Minutes of the
ITC-Research Computing Management Meeting
(in
Members: Alice, Hamp,
Jim, Terry, Tim S., Tom S., Tim T.
Attending:
Alice, Hamp, Jim, Terry, Tim S., Tom S., Tim T.
Chair: Tim T. Recorder: Alice Howard
II. Ongoing Discussion Topics:
1. Cluster
projects:
· “Condo” Cluster: (cedar.itc) 126 nodes, Dual CPU Opteron’s
(1.8 Ghz) 2MB memory, 80GB hard drive. Will have its own disk storage array as new ones with
birch and aspen. Will operate as 32-bit cluster for at least first year.
o
“Condo
Cluster” program details preserved at:
http://www.itc.virginia.edu/research/itc-clusters/itc-linux-cluster-purchase-dec04.pdf
o
Data grid gateway server is not yet set up
– but we can go ahead and set it up the same as on the test cluster -- and need not worry
about any licenses issues.
o
All nodes of the cluster are powered on now
– at any given time, it is likely that a few will be down. The A/C work should start during the first
week in October.
o
Have decided to replace all the power
distribution units (pdu) in the cluster – so will
have to idle one frame (of 32 compute nodes) at a time – and schedule downtime
for moving the head and storage nodes. TimT will do advance notice for the downtime.
2.
Proposal for Linux cluster support as ‘for-fee’ service.

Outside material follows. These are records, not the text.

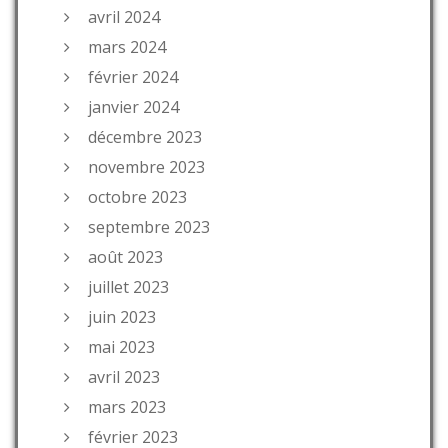
avril 2024
mars 2024
février 2024
janvier 2024
décembre 2023
novembre 2023
octobre 2023
septembre 2023
août 2023
juillet 2023
juin 2023
mai 2023
avril 2023
mars 2023
février 2023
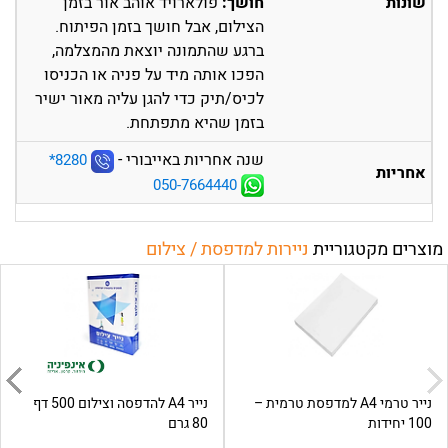
שונות
חושך:
פולארויד אוהב אור בזמן
הצילום, אבל חושך בזמן הפיתוח.
ברגע שהתמונה יוצאת מהמצלמה,
הפכו אותה מיד על פניה או הכניסו
לכיס/תיק כדי להגן עליה מאור ישיר
בזמן שהיא מתפתחת.
שנה אחריות באייבורי -
‎*8280
אחריות
050-7664440
מוצרים מקטגוריית
ניירות למדפסת / צילום
נייר טרמי A4 למדפסת טרמית –
נייר A4 להדפסה וצילום 500 דף
100 יחידות
80 גרם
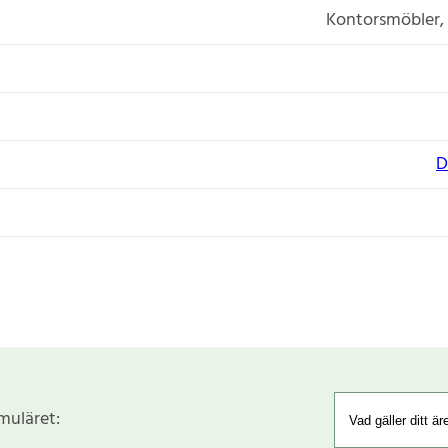
Kontorsmöbler, 
D
rmuläret:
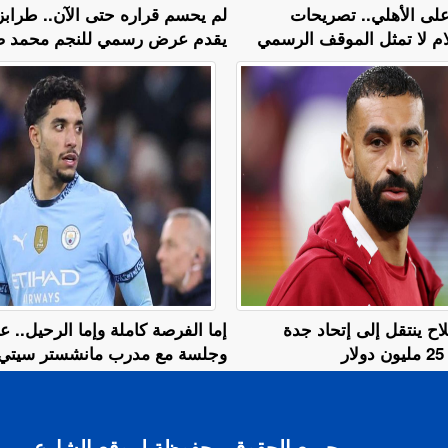
 على الأهلي.. تصريحات
لم يحسم قراره حتى الآن.. طرابز
ام لا تمثل الموقف الرسمي
يقدم عرض رسمي للنجم محمد ص
اح ينتقل إلى إتحاد جدة
إما الفرصة كاملة وإما الرحيل..
ر
وجلسة مع مدرب مانشستر سيتي
جميع الحقوق محفوظة لموقع الشارع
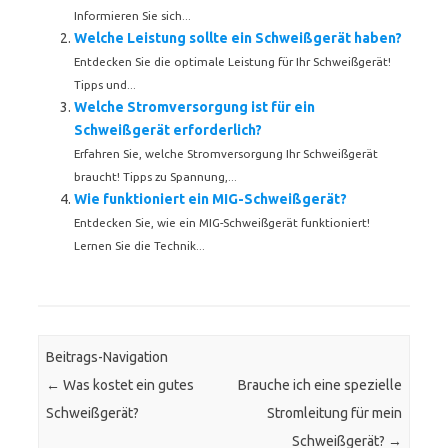
Informieren Sie sich...
Welche Leistung sollte ein Schweißgerät haben?
Entdecken Sie die optimale Leistung für Ihr Schweißgerät!
Tipps und...
Welche Stromversorgung ist für ein
Schweißgerät erforderlich?
Erfahren Sie, welche Stromversorgung Ihr Schweißgerät
braucht! Tipps zu Spannung,...
Wie funktioniert ein MIG-Schweißgerät?
Entdecken Sie, wie ein MIG-Schweißgerät funktioniert!
Lernen Sie die Technik...
Beitrags-Navigation
←
Was kostet ein gutes
Brauche ich eine spezielle
Schweißgerät?
Stromleitung für mein
Schweißgerät?
→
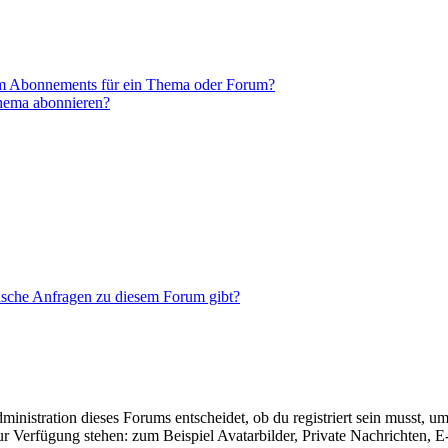
em Abonnements für ein Thema oder Forum?
Thema abonnieren?
tische Anfragen zu diesem Forum gibt?
istration dieses Forums entscheidet, ob du registriert sein musst, um Be
zur Verfügung stehen: zum Beispiel Avatarbilder, Private Nachrichten,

· Will implement this service as a program with fees (based on an
hourly rate) – and will also continue to do “odd jobs” on a time-and-materials
basis.
· Need guidelines for how to handle support for researchers who
don't purchase cluster support but expect assistance and guidance from ITC for
their cluster.
3. Linux
license server, "linux.license.virginia.edu". OK.
4.
New “disk wedge” leasing rates.
Ability to get additional disk storage space is a CRITICAL issue for
researchers.
· Have 10 people/projects wanting an answer on this one. Will finalize rates for a 3-tiered structure
– needs some Jim time and then it goes through the process – will be offering
disk in gigabyte chunks
5.
Updated timeline and priority order of all other projects (blue.unix upgrade, others?)

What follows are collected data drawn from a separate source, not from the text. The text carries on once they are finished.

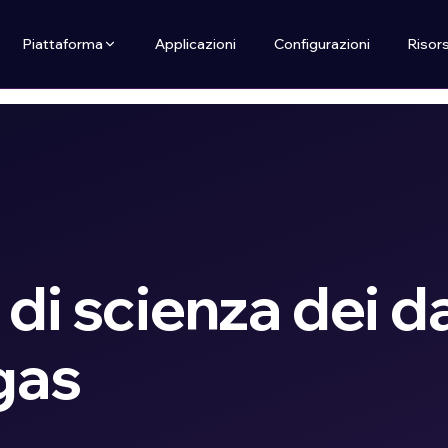
Piattaforma
Applicazioni
Configurazioni
Risor
 di scienza dei da
 gas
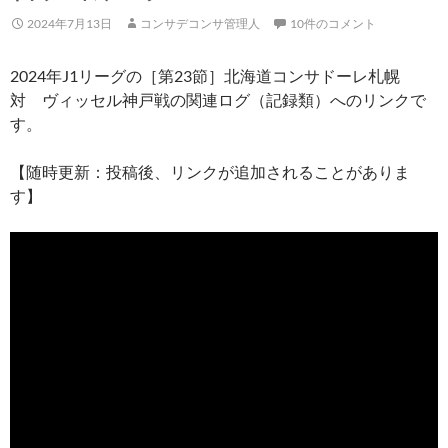
2024年7月13日
コンサデコンサ管理人
10件のコメント
2024年J1リーグの［第23節］北海道コンサドーレ札幌
対 ヴィッセル神戸戦の関連ログ（記録類）へのリンクで
す。
【随時更新：投稿後、リンクが追加されることがありま
す】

· Blue.unix has been an unmitigated disaster so far -- having trouble even powering on
some units due to a problem with a firmware upgrade. Have fixes for 2 software issues discovered
on holmes under AIX
5.3. Also there is a noticeable slow
response while logging in to holmes
which needs to be checked out.
6.
Acquiring monitoring tools, as discussed in March, especially MPI Link
Checker:
· Systems will order the MPI Link Checker.
7. Dropping “umenu” on ITC Unix systems (e.g. blue.unix)
· Still have lots of users using umenu –
but not sure for what – could be going directly to unix – could be using the menu options. Will start logging which commands are
used. It could take quite a bit of work
to make this change – but it might be worth the effort.
III. New Business:
8. IBM Deep Computing Symposium October 12-14,
9. Condo-Cluster
II – kicking off next round of acquisition.
What to keep and what to change?
· http://www.itc.virginia.edu/research/itc-clusters/cluster-purchase.html
· Likely that we want to do quotes at the end of December – so
need to publicize starting in October.
May want to consider dual core chips if the costs come down
substantially – it is a timing issue.
· We learned a lot from doing the first condo-cluster – especially
about the mechanics of doing the purchase.
· This new condo-cluster will replace
10. Should
we have a checklist and process for cluster rollouts and upgrades? Like what’s
tested, checked before release? Things
like on cedar’s rollout: change from pico to nano; “cavalier” IPs blocked, libraries, esp. MKL libraries,
·
OK to have Katherine and Bill work on this.
11. Birch
maintenance contract expires
12. Questions/requests
from CS faculty (CS414 and another course) for Linux instructional
cluster/workstations or a unix
system.
·
One course is looking for places where
students can install a linux overlay (for Nachos?) in
their home directories – we are helping them get through it this semester.
·
But – in future – should we be offering a linux lab instead of what we have?
13. For future discussion:
is there a future for Irix/SGIs? All the applications that we know of now run
on other systems (e.g. linux). ACHS has had the most Irix/SGI
users and they do not really see the need to continue supporting this platform.
14.
Also for future discussion: what
or what more can we be doing towards recruitment of 10
NAS-level faculty?
Next scheduled meeting of whole Standing
Committee group: Monday, October 31st,
Next scheduled meeting of ITC ResComp Management team:
Monday, Nov 28th,